• [Data for review]:
-- Opening Marker --
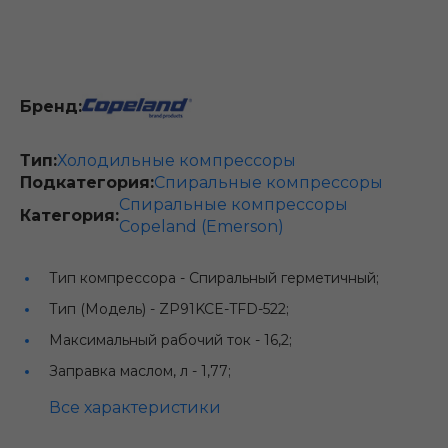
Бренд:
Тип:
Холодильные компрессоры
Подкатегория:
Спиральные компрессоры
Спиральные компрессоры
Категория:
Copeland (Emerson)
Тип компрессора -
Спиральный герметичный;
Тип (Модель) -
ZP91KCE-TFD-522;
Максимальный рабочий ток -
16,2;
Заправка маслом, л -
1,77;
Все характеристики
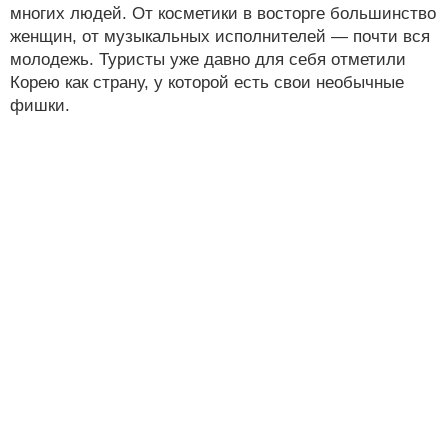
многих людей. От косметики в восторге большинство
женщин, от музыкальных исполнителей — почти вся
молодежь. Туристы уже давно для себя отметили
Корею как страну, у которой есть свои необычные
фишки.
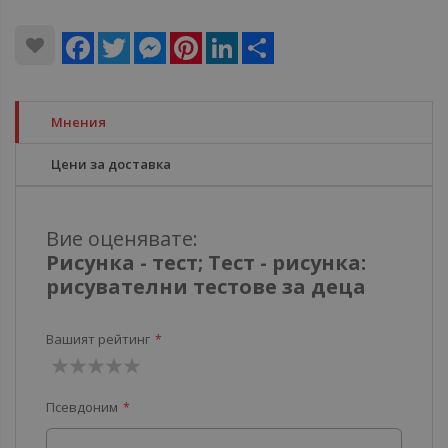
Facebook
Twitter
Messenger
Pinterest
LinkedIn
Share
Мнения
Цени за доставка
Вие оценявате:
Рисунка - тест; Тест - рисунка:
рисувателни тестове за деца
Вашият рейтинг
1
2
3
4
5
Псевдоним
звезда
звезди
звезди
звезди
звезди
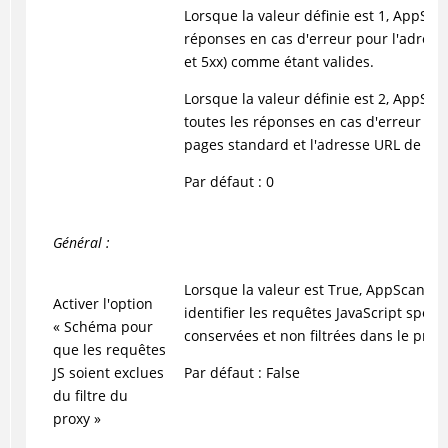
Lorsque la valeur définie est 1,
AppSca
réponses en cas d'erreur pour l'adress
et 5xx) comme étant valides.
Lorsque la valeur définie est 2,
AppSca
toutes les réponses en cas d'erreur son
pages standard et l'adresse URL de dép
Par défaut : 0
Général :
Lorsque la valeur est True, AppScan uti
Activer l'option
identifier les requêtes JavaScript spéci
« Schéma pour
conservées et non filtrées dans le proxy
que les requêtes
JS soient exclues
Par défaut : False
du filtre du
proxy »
-- Closing Marker --
• [To-do item]: Reproduce the opening lines of the material above exactly, ending with the line that contains "Все характеристики". Omit every picture.

• [Solution]:
Бренд:
Тип:
Холодильные компрессоры
Подкатегория:
Спиральные компрессоры
Спиральные компрессоры
Категория:
Copeland (Emerson)
Тип компрессора -
Спиральный герметичный;
Тип (Модель) -
ZP91KCE-TFD-522;
Максимальный рабочий ток -
16,2;
Заправка маслом, л -
1,77;
Все характеристики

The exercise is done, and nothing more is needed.